In Kelo, Stevens approved the use of eminent domain for redevelopment because he thought the Supreme Court should not second-guess the decisions of state and local officials. In Raich, by contrast, he insisted that the federal government had the authority to override state policy. The unifying theme is not a preference for state autonomy or federal control; it is deference to the government, at whatever level, when its actions impinge on individual rights that Stevens did not view as important.

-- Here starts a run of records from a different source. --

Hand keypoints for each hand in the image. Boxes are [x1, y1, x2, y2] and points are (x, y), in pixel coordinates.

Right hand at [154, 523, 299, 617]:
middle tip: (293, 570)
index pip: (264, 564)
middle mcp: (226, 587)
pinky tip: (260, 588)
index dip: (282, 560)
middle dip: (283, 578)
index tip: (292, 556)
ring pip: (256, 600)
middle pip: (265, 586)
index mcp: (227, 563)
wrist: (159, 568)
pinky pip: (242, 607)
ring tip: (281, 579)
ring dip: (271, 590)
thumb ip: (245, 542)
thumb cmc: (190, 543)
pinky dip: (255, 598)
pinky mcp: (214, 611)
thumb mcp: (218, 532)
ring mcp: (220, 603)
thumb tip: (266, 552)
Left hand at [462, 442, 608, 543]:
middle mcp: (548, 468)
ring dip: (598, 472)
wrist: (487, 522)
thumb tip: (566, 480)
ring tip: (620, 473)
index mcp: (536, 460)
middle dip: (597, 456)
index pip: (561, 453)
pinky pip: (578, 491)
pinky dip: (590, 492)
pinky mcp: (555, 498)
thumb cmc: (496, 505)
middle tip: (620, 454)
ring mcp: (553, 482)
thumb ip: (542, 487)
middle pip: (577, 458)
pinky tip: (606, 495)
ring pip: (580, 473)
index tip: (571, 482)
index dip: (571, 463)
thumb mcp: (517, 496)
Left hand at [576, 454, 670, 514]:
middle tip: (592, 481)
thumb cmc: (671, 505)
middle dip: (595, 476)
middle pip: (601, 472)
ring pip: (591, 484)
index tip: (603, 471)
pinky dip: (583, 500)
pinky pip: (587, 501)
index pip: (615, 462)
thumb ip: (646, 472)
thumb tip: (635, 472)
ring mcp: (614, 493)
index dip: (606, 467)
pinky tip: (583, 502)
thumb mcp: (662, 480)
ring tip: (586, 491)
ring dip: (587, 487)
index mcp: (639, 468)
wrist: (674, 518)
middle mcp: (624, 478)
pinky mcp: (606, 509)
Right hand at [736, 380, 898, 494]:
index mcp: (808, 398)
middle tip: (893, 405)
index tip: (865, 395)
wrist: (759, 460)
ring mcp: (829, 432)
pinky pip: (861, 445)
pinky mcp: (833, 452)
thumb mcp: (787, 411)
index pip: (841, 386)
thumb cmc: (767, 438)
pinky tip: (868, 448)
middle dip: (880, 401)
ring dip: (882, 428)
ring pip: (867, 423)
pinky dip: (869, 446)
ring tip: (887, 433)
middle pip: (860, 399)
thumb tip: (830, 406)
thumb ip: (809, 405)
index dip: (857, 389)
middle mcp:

Speaking of which, Stevens dissented from the landmark 2008 decision that overturned the District of Columbia's handgun ban as a violation of the right to armed self-defense. He thought the majority was mistaken in concluding that the Second Amendment "protects the right to possess and use guns for nonmilitary purposes like hunting and personal self-defense," arguing that it only "secure[s] to the people a right to use and possess arms in conjunction with service in a well-regulated militia."
In a 2018 New York Times op-ed piece, Stevens reiterated his criticism of District of Columbia v. Heller. "Overturning that decision via a constitutional amendment to get rid of the Second Amendment," he said, "would be simple and would do more to weaken the N.R.A.'s ability to stymie legislative debate and block constructive gun control legislation than any other available option." While many modern-day liberals join Stevens in treating the Second Amendment as a nullity, denying the basic human right of armed self-defense hardly seems consistent with liberal concerns about minorities and people of modest means, who tend to live in places where that right really matters.
When Stevens retired from the Court in 2010, a Washington Post editorial claimed "his voice was consistently raised on behalf of those vulnerable to government excesses." That evaluation is hard to square with his record.